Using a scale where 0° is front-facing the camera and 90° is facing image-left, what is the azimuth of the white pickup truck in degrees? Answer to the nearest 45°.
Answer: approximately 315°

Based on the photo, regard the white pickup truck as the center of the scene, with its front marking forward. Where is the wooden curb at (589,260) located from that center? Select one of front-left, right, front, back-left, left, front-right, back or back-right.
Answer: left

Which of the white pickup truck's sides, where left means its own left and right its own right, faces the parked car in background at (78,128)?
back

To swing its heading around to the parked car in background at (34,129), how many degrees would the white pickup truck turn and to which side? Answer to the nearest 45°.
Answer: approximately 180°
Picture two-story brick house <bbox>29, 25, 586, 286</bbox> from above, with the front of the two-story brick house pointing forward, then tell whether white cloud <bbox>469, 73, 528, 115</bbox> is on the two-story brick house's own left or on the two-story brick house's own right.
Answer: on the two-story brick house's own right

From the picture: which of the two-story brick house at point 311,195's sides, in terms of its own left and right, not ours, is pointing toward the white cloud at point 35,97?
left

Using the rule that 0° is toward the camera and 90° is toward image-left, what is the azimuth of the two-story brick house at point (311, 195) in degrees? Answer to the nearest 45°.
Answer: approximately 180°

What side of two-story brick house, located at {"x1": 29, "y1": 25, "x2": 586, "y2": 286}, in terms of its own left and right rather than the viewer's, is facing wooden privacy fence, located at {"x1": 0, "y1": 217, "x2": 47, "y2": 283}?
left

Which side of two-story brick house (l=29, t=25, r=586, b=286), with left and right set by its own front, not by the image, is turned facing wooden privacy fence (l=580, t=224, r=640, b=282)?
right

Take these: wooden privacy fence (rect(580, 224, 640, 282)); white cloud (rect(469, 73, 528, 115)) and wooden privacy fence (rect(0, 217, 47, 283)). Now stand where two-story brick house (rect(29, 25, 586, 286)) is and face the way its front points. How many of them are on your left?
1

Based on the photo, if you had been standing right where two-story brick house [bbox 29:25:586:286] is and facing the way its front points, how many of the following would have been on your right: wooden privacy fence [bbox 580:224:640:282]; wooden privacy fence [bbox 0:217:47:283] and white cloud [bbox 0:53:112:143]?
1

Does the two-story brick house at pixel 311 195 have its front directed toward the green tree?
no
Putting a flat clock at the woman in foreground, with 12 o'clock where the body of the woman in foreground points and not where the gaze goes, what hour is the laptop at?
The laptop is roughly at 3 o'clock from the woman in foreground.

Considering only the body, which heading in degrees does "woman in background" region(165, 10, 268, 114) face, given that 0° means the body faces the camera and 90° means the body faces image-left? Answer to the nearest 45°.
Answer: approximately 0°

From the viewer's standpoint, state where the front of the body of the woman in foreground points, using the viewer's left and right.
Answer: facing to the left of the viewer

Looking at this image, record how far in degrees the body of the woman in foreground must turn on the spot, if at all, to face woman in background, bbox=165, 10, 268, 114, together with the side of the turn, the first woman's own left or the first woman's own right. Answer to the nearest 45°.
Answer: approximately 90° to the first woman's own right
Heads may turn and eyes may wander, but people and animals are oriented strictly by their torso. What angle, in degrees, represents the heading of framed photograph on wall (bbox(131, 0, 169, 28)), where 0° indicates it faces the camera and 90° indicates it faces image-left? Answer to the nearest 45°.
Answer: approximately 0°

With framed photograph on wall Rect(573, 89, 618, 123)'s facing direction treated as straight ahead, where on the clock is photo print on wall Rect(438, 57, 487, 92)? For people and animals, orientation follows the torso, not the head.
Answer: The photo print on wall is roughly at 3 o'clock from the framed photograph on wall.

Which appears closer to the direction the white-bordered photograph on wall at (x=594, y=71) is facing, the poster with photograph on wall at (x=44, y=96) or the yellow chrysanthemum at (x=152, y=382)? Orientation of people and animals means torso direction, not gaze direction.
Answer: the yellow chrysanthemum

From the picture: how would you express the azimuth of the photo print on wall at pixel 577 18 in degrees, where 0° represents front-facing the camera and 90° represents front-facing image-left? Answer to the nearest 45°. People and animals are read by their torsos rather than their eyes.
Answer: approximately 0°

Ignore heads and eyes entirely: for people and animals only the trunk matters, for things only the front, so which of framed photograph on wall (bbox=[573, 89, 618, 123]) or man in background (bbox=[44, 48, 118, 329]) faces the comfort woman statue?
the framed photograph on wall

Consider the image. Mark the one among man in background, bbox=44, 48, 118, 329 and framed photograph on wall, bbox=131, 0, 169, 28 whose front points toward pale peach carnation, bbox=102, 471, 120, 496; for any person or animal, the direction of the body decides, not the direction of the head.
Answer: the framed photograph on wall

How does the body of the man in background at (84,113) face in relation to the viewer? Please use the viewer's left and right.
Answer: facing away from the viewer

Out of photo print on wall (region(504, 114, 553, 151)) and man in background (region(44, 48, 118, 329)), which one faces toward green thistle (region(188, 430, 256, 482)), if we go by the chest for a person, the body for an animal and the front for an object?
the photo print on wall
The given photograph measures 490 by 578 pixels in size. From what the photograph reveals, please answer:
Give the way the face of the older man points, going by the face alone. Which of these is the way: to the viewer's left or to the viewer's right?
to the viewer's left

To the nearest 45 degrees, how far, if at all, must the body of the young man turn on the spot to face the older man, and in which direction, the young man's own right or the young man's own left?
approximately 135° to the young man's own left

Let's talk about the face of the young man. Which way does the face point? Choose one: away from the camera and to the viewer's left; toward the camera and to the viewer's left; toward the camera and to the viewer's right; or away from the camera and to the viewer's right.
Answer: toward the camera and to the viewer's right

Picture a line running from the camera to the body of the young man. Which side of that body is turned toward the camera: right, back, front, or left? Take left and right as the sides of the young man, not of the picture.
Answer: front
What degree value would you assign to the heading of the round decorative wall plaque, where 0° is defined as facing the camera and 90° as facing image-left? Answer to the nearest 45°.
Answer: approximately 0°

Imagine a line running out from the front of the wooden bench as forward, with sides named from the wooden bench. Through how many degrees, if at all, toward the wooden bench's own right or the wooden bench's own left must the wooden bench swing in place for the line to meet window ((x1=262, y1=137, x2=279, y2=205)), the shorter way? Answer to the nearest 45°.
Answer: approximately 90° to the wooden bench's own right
+--
Task requirements: Reproduce all of the records above verbatim, keeping every line in its original order.

Exercise solution:
Using a scale where 0° is front-facing the camera and 90° is facing image-left, what is the azimuth of the white pickup truck in degrees? Answer to the nearest 45°.
Answer: approximately 315°

Based on the photo, regard the white pickup truck as the center of the scene, with its front marking forward. Where is the wooden curb at (589,260) located from that center? Select one of front-left, right, front, back-left, left, front-right, back or back-right.
Answer: left

Which of the white pickup truck's sides, where left means its own left and right its own right, faces the parked car in background at (78,128)?
back

To swing its heading around to the parked car in background at (34,129), how many degrees would the white pickup truck turn and to which side? Answer to the nearest 45°.
Answer: approximately 180°
Picture two-story brick house <bbox>29, 25, 586, 286</bbox> from above, with the front of the two-story brick house pointing forward, then tell whether white cloud <bbox>469, 73, 528, 115</bbox> is on the two-story brick house's own left or on the two-story brick house's own right.
Answer: on the two-story brick house's own right

From the picture: which of the two-story brick house at point 311,195's sides, in terms of its own left and right, not ours, is pointing toward the white cloud at point 35,97?
left

Using the rule that 0° is toward the camera and 90° is toward image-left, what is the azimuth of the two-story brick house at point (311, 195) in degrees? Answer to the nearest 45°.
Answer: approximately 180°

What side of two-story brick house, located at {"x1": 29, "y1": 25, "x2": 586, "y2": 286}, in terms of its own left and right rather than the viewer's, is facing wooden privacy fence, located at {"x1": 0, "y1": 217, "x2": 47, "y2": 283}?
left

Which side of two-story brick house (l=29, t=25, r=586, b=286), with left and right set by its own front, not by the image, is turned facing wooden privacy fence (l=580, t=224, r=640, b=282)?
right

Take these: wooden privacy fence (rect(580, 224, 640, 282)); white cloud (rect(469, 73, 528, 115)) and wooden privacy fence (rect(0, 217, 47, 283)). Now stand where two-story brick house (rect(29, 25, 586, 286)) is and face the way its front points. How many of them are on your left?
1

Based on the photo, if you had been standing right where two-story brick house [bbox 29:25:586:286] is and facing the way its front points, how many of the following would have been on your right: wooden privacy fence [bbox 580:224:640:282]; wooden privacy fence [bbox 0:217:47:283] and white cloud [bbox 0:53:112:143]?
1

Does the two-story brick house at pixel 311 195 have its front directed toward the green tree?
no
Putting a flat clock at the woman in foreground, with 12 o'clock where the body of the woman in foreground points and not where the gaze goes, what hour is the laptop at?
The laptop is roughly at 3 o'clock from the woman in foreground.

Considering only the body, which heading in degrees does "woman in background" region(165, 10, 268, 114) face, given that 0° means the body faces the camera and 90° means the body faces image-left? Answer to the nearest 45°.
Answer: approximately 0°

From the viewer's standpoint, state where the front of the body of the woman in foreground points, using the viewer's left and right.
Answer: facing to the left of the viewer

Looking at this image, record how far in degrees the body of the woman in foreground must turn on the spot, if at all, to face woman in background, bbox=165, 10, 268, 114, together with the side of the turn, the first woman's own left or the first woman's own right. Answer to the nearest 45°.
Answer: approximately 90° to the first woman's own right
Heads may turn and eyes may wander, but people and animals are oriented strictly by their torso. What angle, in degrees, represents the heading of framed photograph on wall (bbox(131, 0, 169, 28)), where 0° indicates it faces the camera and 90° indicates it faces image-left? Answer to the nearest 45°.
Answer: approximately 0°

With framed photograph on wall Rect(573, 89, 618, 123)'s facing direction treated as straight ahead, where on the clock is photo print on wall Rect(438, 57, 487, 92)? For people and animals, orientation follows the torso, not the head.
Answer: The photo print on wall is roughly at 3 o'clock from the framed photograph on wall.

Which appears closer to the direction the white-bordered photograph on wall at (x=594, y=71) is facing, the poster with photograph on wall at (x=44, y=96) or the yellow chrysanthemum at (x=152, y=382)? Orientation of people and animals means torso direction, not gaze direction.
Answer: the yellow chrysanthemum

From the picture: how would you express the azimuth of the photo print on wall at pixel 577 18 in degrees, where 0° represents front-facing the camera and 90° represents front-facing image-left? Answer to the nearest 45°. People and animals are read by their torsos rather than their eyes.
Answer: approximately 0°

Ignore heads and eyes entirely: for people and animals only the trunk matters, for things only the front, so which of framed photograph on wall (bbox=[573, 89, 618, 123]) or man in background (bbox=[44, 48, 118, 329]) faces the comfort woman statue?
the framed photograph on wall

Consider the image. Mark the one among man in background, bbox=44, 48, 118, 329 and framed photograph on wall, bbox=131, 0, 169, 28 whose front points toward pale peach carnation, bbox=102, 471, 120, 496; for any person or animal, the direction of the body decides, not the direction of the head.
Answer: the framed photograph on wall

How does the body of the man in background at (84,113) face in relation to the viewer? Please use the viewer's left and right.
Answer: facing away from the viewer

Out of photo print on wall (region(504, 114, 553, 151)) and man in background (region(44, 48, 118, 329)), which one faces toward green thistle (region(188, 430, 256, 482)), if we go by the chest for a person, the body for an animal and the front for an object?
the photo print on wall
The given photograph measures 490 by 578 pixels in size. From what the photograph reveals, please answer:
Give the way the face of the older man points, going by the face alone. Which of these is the way: to the viewer's left or to the viewer's right?
to the viewer's left

To the nearest 45 degrees, how far, if at all, must the body of the young man turn on the spot to face the older man, and in which direction, the young man's own right or the young man's own left?
approximately 135° to the young man's own left

Let's talk about the face of the young man. Which way does the face point? Choose one: away from the camera and to the viewer's left; toward the camera and to the viewer's left; toward the camera and to the viewer's right; or away from the camera and to the viewer's right.
Answer: toward the camera and to the viewer's right

Picture a line running from the camera to the body of the young man. Which side of that body is turned toward the camera: right, back, front, or left? Take left and right as the sides of the young man, not of the picture.
Answer: front
What degree value would you assign to the heading of the round decorative wall plaque, where 0° is defined as facing the camera and 90° as facing image-left? Answer to the nearest 45°.
Answer: approximately 0°

Imagine a line running out from the front of the wooden bench as forward, with sides named from the wooden bench. Through how many degrees, if at all, toward the wooden bench's own right or the wooden bench's own left must the wooden bench swing in place for the line to meet window ((x1=262, y1=137, x2=279, y2=205)), the shorter way? Answer to the nearest 45°.
Answer: approximately 90° to the wooden bench's own right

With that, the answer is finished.